Incidentally, did you know that in medieval times, Sugar Loaf Hill was used as a place of execution for criminals? It was customary for said felons to be blindfolded, hand-cuffed and then pushed off the top of the hill - presumably, to their deaths!

As a child, I spent many happy hours wandering around these hills."

Thank you Alan, I certainly didn't know that.  I wonder what happened to the criminals if they managed to roll to the bottom unharmed?  The human race are very strange aren't they?  There are a lot of easier ways of executing someone if that is what you have a mind to do,  ways that are a lot less effort for everyone involved too!

Your theory on the anti-tank ditches certainly makes a lot more sense to me too!
This photo looks older, however, it is not too old to have a telegraph pole in view.

What I am the most curious about though is that big chimney type structure in the garden of that house.  Can anyone enlighten me as to what it was?
Finally I think we have solved this mystery, thanks to Caroline Petley who wrote to say that she thought it was now called Summerhouse Hill.  On doing a Google search under that name, I found the following on a site called 'Kingsdowner':

'According to Wikipedia, the hill's name derives from a gazebo which was built on the summit of the hill by the Drake-Brockman family who used to own the land. However, the gazebo was burnt to the ground by a prankster on Guy Fawkes night in 1935.'

He also spoke about Temple Pond which was nearby, and Brockman's Bushes.  I believe this photo from his site is a modern version of Summerhouse Hill.  My photo must date from before 1935, as you can see the gazebo on the top.  Summerhouse Hill is at Beachborough, not far from Hythe.

Thank you so much Caroline for pointing me in the right direction!

I have saved this one until last, because although I know that Brockman's Mount is in Kent, I am not sure how near Folkestone it is.

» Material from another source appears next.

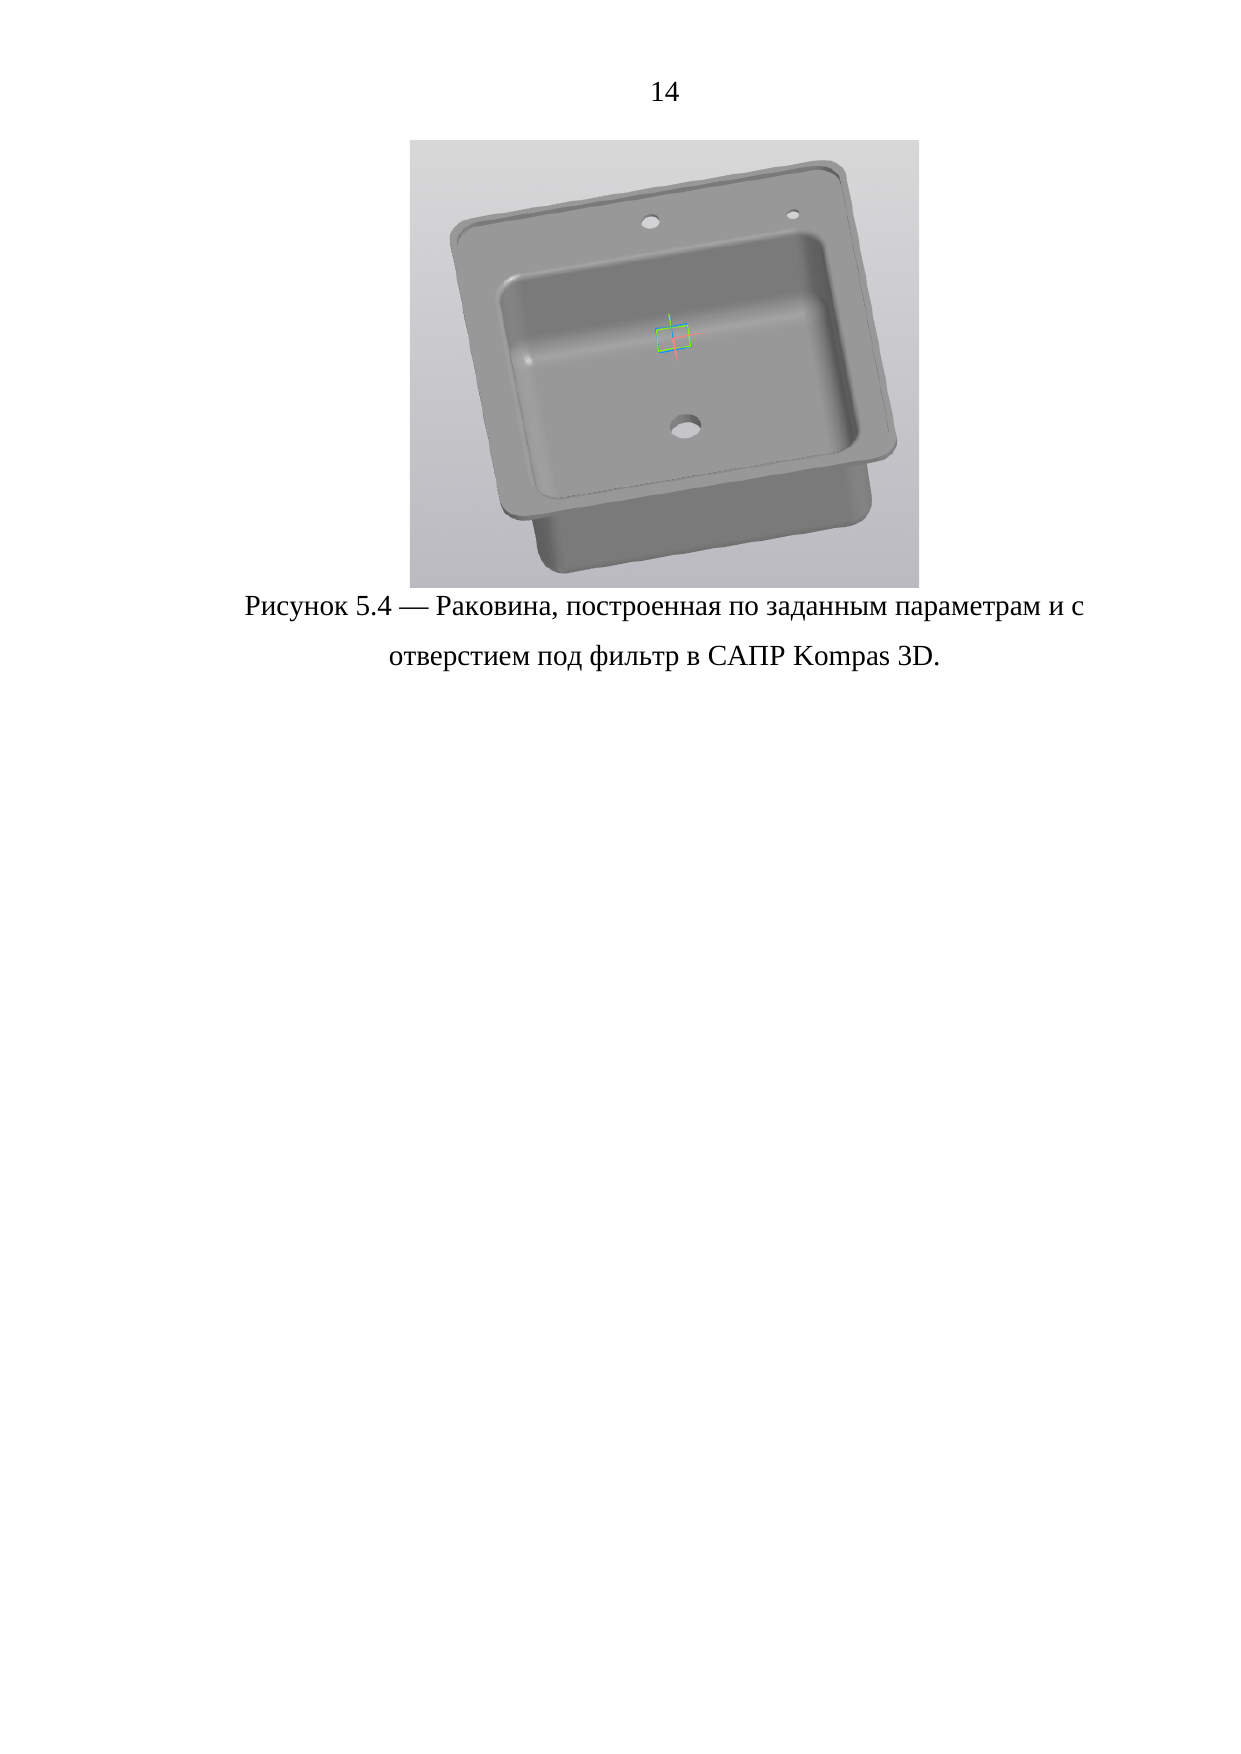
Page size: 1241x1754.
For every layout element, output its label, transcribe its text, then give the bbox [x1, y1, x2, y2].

text Рисунок 5.4 — Раковина, построенная по заданным параметрам и с отверстием под фильтр в САПР Kompas 3D. [177, 588, 1152, 672]
picture [409, 140, 920, 588]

This looks to be an old photograph of it.  If anyone can tell me where it is located, I would appreciate it.  Also, does anyone know what that is on top of it?
I found these two pictures on the following Wikipedia page:

On the left is a lithograph showing Brockman's Mount on the left, and also showing the gazebo, or folly as it was known to the Drake-Brockman family.  On the right is a beautiful painting by Edward Haytley, depicting the Brockman family at Beachborough.  This painting is now housed at the National Gallery in Victoria, Australia.
Here we have a couple of old ones of Sugar Loaf Hill.  On the left it also shows the Toll House on Canterbury Road, yes the Lower Sandgate Road wasn't the only road to have a toll gate.  On the right, we see a lovely old house with Sugar Loaf in the background.  I wouldn't mind betting that the house is no longer there.